2 Replies Latest reply on Jan 28, 2014 3:02 AM by sszymczy

    Performance penalty of mixing vector and scalar computation on GCN

    sszymczy

      In my kernel I have vector and scalar computation intermixed like that:

       

      ...

      vector operations on whole vectors (eg. int4)

      scalar operations on individual vector elements (int4.x, int4.y, etc)

      vector operation on whole vectors

      scalar operations on individual vector elements

      vector operation on whole vectors

      ...

       

      I wonder if there is any performance penalty when doing scalar operations on vector elements compared with situation when only scalar variables are used. Does it take any time to extract vector element? Does it help if I copy vector elements to scalar variables first?

        • Re: Performance penalty of mixing vector and scalar computation on GCN
          realhet

          On GCN the physical vector type is not int4, it's int64

          Scalar instructions aren't working on individual vector elements, they have a separate 64 bit register space on which they work separated from (and paralell with) the vector alu.

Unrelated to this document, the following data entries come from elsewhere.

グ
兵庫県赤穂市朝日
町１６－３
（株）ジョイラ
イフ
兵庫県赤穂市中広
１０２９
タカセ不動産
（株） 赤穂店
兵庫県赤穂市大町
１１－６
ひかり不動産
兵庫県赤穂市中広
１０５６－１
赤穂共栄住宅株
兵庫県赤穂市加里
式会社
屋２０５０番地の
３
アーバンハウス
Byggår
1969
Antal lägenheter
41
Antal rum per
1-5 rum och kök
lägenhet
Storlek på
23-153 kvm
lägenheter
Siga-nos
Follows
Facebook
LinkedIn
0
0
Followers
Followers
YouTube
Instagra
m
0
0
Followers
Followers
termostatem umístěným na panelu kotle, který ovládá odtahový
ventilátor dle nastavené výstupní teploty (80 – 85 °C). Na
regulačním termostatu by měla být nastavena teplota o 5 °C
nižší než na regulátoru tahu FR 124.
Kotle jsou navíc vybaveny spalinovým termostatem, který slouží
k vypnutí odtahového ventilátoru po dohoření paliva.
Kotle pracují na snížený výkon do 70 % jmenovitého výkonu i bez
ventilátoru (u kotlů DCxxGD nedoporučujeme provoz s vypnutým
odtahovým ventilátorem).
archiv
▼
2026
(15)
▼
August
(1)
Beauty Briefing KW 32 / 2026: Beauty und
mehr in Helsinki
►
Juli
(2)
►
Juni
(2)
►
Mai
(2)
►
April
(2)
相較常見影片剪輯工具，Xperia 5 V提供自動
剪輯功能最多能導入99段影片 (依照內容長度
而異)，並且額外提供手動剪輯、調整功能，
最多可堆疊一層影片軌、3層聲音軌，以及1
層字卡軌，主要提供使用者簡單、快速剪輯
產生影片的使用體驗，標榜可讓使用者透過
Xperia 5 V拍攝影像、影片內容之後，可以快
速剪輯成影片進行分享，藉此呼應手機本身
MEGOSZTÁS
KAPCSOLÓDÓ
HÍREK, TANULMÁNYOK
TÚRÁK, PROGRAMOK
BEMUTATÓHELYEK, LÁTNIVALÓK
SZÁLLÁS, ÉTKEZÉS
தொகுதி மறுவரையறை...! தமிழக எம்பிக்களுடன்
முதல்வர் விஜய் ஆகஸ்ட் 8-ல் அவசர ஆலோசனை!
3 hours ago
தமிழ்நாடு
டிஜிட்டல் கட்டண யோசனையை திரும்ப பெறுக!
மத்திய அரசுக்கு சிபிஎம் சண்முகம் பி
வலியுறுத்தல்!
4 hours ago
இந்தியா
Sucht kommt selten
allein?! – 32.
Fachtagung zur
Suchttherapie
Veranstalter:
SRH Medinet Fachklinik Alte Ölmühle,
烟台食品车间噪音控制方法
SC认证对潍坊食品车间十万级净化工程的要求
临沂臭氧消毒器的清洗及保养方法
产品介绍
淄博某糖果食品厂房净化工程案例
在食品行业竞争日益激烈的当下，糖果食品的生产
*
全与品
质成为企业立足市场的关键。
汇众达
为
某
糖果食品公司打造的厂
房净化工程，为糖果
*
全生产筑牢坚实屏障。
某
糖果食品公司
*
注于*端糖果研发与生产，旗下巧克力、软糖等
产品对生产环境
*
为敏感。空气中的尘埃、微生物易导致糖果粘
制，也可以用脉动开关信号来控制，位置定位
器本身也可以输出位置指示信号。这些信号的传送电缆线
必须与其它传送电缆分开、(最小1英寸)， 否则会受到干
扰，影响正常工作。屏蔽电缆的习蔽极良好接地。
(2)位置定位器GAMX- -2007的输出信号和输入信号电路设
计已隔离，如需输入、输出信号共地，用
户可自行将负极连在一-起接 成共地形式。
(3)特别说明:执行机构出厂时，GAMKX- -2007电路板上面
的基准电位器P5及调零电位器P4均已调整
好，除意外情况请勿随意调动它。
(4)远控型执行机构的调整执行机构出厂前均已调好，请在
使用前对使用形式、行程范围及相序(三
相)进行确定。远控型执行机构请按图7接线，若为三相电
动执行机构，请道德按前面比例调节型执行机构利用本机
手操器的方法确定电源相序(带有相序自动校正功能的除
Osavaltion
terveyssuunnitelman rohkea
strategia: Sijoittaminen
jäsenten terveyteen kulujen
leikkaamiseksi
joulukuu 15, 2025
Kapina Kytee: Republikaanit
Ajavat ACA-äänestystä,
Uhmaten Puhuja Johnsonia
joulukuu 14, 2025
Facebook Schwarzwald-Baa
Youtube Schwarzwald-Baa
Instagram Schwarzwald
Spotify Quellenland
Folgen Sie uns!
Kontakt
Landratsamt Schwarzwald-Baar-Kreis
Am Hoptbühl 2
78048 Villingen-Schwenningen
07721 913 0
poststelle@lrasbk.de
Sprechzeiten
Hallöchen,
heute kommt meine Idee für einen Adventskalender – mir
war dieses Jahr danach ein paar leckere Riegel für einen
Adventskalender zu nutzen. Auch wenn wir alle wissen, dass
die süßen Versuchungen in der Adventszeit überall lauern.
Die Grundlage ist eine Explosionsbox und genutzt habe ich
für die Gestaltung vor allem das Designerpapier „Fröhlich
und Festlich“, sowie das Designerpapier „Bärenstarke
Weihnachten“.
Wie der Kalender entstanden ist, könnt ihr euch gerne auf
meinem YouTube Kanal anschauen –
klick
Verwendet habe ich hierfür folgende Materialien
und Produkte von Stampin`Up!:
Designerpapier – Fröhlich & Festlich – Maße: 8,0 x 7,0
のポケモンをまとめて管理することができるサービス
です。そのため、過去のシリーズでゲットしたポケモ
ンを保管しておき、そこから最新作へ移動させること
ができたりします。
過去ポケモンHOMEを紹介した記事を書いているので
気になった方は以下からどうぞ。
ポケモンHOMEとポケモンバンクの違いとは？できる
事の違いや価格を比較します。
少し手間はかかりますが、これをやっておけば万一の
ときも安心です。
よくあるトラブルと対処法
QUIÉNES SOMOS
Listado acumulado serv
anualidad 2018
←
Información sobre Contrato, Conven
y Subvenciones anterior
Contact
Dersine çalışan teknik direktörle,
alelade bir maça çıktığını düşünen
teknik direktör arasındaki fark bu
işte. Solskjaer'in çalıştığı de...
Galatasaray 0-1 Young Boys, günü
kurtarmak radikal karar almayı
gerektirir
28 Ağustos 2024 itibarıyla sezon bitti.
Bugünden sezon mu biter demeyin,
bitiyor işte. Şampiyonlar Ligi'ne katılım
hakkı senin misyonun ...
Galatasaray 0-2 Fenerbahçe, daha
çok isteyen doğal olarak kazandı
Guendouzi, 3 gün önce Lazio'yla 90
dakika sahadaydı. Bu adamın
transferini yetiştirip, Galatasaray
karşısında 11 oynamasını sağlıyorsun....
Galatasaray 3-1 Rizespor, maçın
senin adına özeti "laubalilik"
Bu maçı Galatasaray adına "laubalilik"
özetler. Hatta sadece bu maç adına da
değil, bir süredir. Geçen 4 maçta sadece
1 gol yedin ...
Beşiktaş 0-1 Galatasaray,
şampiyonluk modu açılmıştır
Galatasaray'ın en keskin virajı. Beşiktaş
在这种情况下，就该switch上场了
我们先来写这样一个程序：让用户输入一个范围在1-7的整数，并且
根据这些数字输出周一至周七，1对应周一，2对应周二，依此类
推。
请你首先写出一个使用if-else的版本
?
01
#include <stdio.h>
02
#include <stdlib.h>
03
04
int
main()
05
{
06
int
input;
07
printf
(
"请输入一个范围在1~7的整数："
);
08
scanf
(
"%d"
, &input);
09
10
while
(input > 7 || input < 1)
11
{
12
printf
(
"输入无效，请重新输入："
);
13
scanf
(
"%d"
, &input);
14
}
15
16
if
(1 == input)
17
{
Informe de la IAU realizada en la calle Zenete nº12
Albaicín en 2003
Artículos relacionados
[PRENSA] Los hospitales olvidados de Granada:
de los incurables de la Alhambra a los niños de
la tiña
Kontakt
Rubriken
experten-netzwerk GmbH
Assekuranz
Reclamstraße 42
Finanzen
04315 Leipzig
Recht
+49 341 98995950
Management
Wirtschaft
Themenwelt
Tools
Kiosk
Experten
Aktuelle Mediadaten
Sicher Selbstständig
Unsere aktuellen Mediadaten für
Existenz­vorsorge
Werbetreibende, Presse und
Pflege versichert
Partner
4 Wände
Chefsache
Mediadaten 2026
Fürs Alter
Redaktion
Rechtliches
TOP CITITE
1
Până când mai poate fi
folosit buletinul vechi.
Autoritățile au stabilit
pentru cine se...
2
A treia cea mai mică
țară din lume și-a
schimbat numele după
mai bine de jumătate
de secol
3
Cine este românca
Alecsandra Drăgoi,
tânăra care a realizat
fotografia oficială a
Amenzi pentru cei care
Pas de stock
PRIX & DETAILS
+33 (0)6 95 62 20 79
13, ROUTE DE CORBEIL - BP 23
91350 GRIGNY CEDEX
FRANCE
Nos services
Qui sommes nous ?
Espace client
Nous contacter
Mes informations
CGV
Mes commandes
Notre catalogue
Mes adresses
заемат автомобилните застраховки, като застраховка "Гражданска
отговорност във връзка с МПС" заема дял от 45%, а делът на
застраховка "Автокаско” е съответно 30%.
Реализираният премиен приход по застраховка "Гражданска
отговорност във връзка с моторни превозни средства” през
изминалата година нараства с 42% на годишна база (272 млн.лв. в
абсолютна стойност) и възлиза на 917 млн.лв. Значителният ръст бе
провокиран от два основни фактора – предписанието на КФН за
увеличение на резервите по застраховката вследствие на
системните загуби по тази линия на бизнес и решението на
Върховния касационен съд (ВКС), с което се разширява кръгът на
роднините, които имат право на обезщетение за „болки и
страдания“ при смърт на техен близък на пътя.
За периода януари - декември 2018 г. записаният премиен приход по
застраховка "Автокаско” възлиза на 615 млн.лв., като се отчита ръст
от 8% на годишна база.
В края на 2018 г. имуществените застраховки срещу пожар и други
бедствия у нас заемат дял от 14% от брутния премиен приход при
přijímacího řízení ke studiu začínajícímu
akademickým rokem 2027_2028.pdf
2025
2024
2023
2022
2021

          There are instructions to extracts a specific element from a vector register into a scalar reg: v_readlane_b32, v_readfirstlane_b32. They eat 1 cycle.

           

          "Does it help if I copy vector elements to scalar variables first?"

          Why? The vector does 64x much operations than the scalar alu. Scalar is there for program control, address calculation, for the calculation of some temporary results that are common to all the 64lane wavefront, and also for some miscellaneous things.